Cooperative AI builds that environment. It’s a field of innovation focused on three key areas: creating AI that improves human cooperation, designing protocols for safe AI-to-AI cooperation, and building the resilient infrastructure for a decentralized, democratic network of agents — AI that can run on your phone, not just in massive data centers. AI whose reasoning process is verifiable and trustworthy.
It's the difference between a pyramid and a network. A pyramid is strong, but its fate is controlled by the very top. A network is resilient, and its strength is distributed across every node. Authoritarianism is a pyramid. Democracy must be a network. A decentralized, symbiotic architecture is our defense.
Digital Freedom of Movement
To transform "anti-social" platforms into "pro-social" public infrastructure, we need three keys:
Social Portability: Your social graph and content must be instantly portable, so you're not held captive by a single platform. Utah has already passed a Digital Choice Act requiring this, which is a vital step toward breaking up monopolies and reducing the attack surface. I call this "digital freedom of movement": your connections and activity are portable and can be synced across platforms.
Bridging-Based Ranking: The Community Notes feature on X uses "helpful to people from different perspectives" as the threshold for display. Evidence shows this reduces the spread of misinformation and increases trust in fact-checks. YouTube and Meta have already begun to follow suit in the U.S.

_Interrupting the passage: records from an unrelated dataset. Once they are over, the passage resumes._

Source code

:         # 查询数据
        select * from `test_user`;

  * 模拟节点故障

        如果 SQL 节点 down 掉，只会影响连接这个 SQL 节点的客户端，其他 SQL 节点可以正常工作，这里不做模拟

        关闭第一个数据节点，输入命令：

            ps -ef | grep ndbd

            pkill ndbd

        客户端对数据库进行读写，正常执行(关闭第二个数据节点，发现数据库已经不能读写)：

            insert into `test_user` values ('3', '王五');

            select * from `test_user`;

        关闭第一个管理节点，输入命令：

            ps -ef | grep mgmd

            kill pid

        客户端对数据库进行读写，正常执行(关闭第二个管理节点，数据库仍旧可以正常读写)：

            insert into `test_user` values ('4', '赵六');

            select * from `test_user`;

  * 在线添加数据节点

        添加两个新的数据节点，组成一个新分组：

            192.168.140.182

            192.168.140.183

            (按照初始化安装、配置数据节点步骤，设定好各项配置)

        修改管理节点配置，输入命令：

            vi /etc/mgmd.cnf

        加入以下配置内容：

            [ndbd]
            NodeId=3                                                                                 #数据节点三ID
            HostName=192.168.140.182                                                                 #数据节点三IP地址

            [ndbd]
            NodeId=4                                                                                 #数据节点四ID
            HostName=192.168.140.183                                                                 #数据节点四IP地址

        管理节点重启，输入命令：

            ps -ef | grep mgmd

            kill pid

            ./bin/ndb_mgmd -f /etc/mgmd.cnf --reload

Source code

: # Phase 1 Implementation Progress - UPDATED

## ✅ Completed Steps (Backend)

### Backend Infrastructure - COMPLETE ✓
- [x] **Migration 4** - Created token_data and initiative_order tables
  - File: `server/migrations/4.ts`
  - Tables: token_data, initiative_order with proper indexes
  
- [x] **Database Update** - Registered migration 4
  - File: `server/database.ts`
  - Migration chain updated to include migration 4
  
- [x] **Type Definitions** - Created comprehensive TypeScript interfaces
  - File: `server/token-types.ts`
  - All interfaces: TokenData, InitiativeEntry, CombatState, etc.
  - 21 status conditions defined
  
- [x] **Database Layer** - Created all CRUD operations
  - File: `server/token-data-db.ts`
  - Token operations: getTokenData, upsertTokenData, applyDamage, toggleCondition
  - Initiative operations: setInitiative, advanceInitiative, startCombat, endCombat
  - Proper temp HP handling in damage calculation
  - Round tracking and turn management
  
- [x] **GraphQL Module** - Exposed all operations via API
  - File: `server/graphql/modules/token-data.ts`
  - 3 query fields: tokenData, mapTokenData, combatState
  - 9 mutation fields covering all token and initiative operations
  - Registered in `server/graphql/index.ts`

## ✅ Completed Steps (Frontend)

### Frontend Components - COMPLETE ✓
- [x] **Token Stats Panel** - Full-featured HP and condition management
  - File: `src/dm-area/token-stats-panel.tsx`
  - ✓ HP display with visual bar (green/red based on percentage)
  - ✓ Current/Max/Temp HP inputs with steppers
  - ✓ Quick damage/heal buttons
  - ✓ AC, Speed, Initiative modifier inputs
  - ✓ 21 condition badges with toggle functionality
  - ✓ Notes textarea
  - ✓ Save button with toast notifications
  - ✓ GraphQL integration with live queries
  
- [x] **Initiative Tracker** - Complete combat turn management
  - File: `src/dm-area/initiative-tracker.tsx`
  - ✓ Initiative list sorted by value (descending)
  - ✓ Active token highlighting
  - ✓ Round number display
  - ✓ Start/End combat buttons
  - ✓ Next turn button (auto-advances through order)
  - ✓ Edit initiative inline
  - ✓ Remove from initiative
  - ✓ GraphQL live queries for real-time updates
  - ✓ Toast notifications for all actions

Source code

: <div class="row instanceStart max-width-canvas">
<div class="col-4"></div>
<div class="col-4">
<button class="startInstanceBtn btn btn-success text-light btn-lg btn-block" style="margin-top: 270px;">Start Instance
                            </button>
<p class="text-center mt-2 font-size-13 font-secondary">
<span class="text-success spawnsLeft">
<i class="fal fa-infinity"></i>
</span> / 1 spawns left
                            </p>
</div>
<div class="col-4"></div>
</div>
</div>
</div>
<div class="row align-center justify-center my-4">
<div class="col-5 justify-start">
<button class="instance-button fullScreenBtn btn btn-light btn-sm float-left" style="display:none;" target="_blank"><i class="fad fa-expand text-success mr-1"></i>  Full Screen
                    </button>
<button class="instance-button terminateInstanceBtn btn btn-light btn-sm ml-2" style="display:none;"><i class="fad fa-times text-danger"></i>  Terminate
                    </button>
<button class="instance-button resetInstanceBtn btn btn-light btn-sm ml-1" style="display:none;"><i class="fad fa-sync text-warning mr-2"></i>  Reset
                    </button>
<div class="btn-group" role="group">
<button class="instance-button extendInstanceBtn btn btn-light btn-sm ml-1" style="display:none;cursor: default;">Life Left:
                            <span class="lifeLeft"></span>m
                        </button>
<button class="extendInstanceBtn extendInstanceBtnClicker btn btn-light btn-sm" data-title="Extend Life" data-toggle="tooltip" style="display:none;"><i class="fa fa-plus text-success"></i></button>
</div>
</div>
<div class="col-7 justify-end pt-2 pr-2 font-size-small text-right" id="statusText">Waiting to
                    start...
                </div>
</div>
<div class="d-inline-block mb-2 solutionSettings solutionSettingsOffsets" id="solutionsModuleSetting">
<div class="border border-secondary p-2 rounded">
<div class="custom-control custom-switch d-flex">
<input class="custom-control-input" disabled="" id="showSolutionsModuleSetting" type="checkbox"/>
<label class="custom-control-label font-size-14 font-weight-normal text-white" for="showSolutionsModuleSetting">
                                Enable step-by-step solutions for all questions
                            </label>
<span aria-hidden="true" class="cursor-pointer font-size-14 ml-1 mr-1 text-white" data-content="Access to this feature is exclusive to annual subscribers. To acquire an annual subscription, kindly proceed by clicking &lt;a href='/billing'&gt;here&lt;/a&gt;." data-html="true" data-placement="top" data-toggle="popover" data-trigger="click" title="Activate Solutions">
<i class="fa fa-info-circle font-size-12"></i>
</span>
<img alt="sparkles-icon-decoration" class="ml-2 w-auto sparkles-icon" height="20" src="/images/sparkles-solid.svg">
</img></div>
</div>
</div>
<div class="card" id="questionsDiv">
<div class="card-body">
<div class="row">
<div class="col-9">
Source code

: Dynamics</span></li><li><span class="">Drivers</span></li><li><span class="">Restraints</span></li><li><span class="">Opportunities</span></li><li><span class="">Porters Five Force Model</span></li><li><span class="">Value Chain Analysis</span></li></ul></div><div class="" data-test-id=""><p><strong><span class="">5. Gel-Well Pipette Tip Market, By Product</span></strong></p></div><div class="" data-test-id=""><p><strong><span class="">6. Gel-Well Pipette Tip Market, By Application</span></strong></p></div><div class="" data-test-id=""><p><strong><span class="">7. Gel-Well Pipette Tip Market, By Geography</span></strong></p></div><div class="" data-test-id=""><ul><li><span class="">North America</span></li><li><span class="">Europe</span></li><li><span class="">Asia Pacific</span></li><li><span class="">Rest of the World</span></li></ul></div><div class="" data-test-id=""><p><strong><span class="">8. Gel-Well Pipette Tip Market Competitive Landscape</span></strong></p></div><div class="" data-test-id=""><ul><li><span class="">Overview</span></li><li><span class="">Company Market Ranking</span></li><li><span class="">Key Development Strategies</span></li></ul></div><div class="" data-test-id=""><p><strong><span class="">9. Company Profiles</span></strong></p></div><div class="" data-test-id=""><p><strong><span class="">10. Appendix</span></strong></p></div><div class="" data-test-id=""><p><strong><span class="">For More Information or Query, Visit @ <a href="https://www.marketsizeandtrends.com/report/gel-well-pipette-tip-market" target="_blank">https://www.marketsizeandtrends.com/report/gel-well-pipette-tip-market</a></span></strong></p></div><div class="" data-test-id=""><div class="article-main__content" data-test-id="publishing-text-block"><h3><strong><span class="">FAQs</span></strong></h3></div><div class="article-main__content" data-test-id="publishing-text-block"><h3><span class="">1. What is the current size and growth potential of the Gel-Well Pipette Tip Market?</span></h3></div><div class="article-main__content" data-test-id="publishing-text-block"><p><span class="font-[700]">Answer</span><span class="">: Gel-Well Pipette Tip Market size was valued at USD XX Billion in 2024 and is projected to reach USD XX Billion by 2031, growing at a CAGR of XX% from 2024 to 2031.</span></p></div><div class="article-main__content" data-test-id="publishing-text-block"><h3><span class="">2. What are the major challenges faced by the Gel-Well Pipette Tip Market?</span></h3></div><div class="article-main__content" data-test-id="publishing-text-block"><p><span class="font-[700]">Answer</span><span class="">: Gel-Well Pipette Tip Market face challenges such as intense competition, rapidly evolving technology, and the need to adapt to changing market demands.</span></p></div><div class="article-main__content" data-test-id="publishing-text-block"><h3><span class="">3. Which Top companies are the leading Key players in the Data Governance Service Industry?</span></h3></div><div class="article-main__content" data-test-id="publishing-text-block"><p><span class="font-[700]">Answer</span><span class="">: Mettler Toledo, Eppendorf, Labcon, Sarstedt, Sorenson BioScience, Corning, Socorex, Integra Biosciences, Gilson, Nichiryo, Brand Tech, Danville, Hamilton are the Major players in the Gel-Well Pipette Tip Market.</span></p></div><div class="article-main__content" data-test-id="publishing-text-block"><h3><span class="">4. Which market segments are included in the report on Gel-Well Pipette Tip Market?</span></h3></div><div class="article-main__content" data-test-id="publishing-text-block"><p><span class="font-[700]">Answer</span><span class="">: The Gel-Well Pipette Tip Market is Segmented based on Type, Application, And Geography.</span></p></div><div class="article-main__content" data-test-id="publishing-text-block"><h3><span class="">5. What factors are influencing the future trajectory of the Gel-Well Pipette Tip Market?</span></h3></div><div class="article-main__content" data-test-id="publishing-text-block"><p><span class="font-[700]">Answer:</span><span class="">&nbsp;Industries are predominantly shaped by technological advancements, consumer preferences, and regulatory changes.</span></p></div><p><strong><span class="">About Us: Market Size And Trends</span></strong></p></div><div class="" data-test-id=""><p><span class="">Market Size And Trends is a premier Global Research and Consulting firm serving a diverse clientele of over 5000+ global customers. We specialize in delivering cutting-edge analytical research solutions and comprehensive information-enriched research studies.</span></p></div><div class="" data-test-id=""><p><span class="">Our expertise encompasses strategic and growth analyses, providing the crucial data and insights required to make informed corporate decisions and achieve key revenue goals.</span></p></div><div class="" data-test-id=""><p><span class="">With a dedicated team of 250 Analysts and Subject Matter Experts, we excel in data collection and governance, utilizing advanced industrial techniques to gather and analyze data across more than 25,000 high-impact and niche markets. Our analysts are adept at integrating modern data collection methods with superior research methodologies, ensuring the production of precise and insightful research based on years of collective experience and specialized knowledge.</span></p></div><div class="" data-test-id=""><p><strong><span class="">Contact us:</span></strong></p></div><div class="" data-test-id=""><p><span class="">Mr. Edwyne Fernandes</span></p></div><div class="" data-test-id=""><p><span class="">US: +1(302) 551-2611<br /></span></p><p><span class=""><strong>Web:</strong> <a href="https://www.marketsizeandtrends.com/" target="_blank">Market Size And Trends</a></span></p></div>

Sensemaking: Traditional polls often box in the discussion with simplistic questions, ignoring nuanced viewpoints. The "We the People" project, a collaboration between Google and veteran pollster Scott Rasmussen, is bringing together citizens from all 435 U.S. congressional districts. Using AI-assisted interaction with open-ended questions, they are uncovering deep insights and "uncommon ground," allowing minority groups to adjust proposals in real-time to gain broader, more authentic support.

Let's return to the initial question. Faced with the age of AI, should we be optimistic or pessimistic about democracy?
In Silicon Valley, you often hear the phrase, "Singularity is Near."
But I'm here to tell you, "Plurality is Here."
The Singularity is a vertical vision, an exclusive one that leaves most people behind. Plurality is a horizontal vision, an inclusive one that embraces every unique voice.
Democracy itself is a technology: a social technology that allows us to live together with people we disagree with. And any technology can be upgraded.
We don't need to wait for a perfect super-AI to solve all our problems. What we need are better tools to strengthen our civic muscle.
This future will not be decided by a few elites or some superintelligence. It will be decided by every one of you here—by all the citizens who are willing to listen, to engage in dialogue, and to build it with their own hands.
The future is not singular; it is plural.
Thank you. Live long and prosper!
(The contents of this presentation are released into the public domain under CC0 1.0.)